Kırgın olan kendisiydi. Kızgın olması gereken de kendisiydi. Yine de Taehyung için çabalıyordu. Hak ettiği bu muydu?

"Sana söyledim! Onlardan uzak durman gerektiğini söyledim değil mi?" konuşmaları arasında duraksıyor ve sürekli derin nefesler almaya devam ediyordu. "Neden dinlemiyorsun? O iyi biri değil dedim, zarar görürsün başına bir şey gelir dedim. Ben seni korumaya çalışıyorum fakat sen.. Amacın ne Jungkook? Hala ölmek mi istiyorsun?"

Beyaz tenli olan duyduğu son cümleyle gözyaşlarını daha fazla tutamamış ve kendini tamamen serbest bırakmıştı. Kalbi her yanından kırılmıştı. Henüz gencecik yaşında kirli zihinlerden korunmak için korktuğu ölümü bile göze almıştı. Hatta neredeyse başarılı oluyordu. Neredeyse ölüyordu. Bunu henüz atlatan birine böyle söylemek ne kadar doğruydu? Güveneceği, korunacağı hiçbir yer kalmamıştı.

Kendisine doğru yaklaşan adımları farkettiğinde gözlerini kapattı, yoksa adımları gerileyecek ve tamamen zayıf gözükecekti.

"Söylesene Jungkook. Ne yapabilirim?" dedi Taehyung bastıramadığı sert sesiyle. "Seni o siktiğimin piçlerinden uzak tutabilmek için ne yapabilirim?"

Sanki Taehyung'un gözüne perde inmiş, karşısındaki kişinin Jungkook olduğunu unutmuştu. Sıradan biriyle bile böyle konuşulmazdı. Esmer adam nasıl oluyorda dokunurken bile incitmekten korkar gibi davrandığı çocuğa bu şekilde davranabiliyordu.

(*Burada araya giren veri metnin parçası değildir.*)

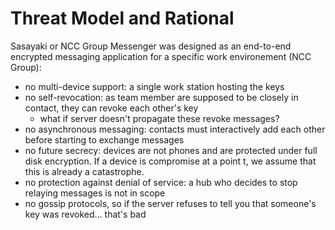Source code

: # Threat Model and Rational

Sasayaki or NCC Group Messenger was designed as an end-to-end encrypted messaging application for a specific work environement (NCC Group):

* no multi-device support: a single work station hosting the keys
* no self-revocation: as team member are supposed to be closely in contact, they can revoke each other's key
    - what if server doesn't propagate these revoke messages?
* no asynchronous messaging: contacts must interactively add each other before starting to exchange messages
* no future secrecy: devices are not phones and are protected under full disk encryption. If a device is compromise at a point t, we assume that this is already a catastrophe.
* no protection against denial of service: a hub who decides to stop relaying messages is not in scope
* no gossip protocols, so if the server refuses to tell you that someone's key was revoked... that's bad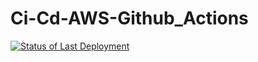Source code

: # Ci-Cd-AWS-Github_Actions

[![Status of Last Deployment](https://github.com/nhuseynov90/Ci-Cd-AWS-Github_Actions/actions/workflows/main.yml/badge.svg?branch=main)](https://github.com/nhuseynov90/Ci-Cd-AWS-Github_Actions/actions/workflows/main.yml)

"Ya da" dedi Taehyung sinirle gülerek "benden intikam almaya mı çalışıyorsun?"

"Ne?"

Jungkook başını kaldırmış ve dolu gözleriyle karşısında tanımadığı bir ifadeyle duran esmer adama bakmıştı. Birlikte uyuduğu, sarıldığı, yanlışlıkla dudakları değdi diye hala kalp atışlarını düzene sokamadığı Taehyung nereye gitmişti. Jungkook'un Taehyung'u neredeydi?

Nasıl böyle düşünebilirdi? Jungkook yalnızca onun için çabalamışken Taehyung nasıl ona bunu yakıştırabilirdi.

Dün gece yaşananlar doldu aniden aklına. Ağzına sarılan el, tozlu bir kamaraya sürüklenmesi, boynundaki ufak kesik izi. Jungkook neredeyse Taehyung için ölecekti. Fakat Taehyung.. Taehyung neler düşünüyordu.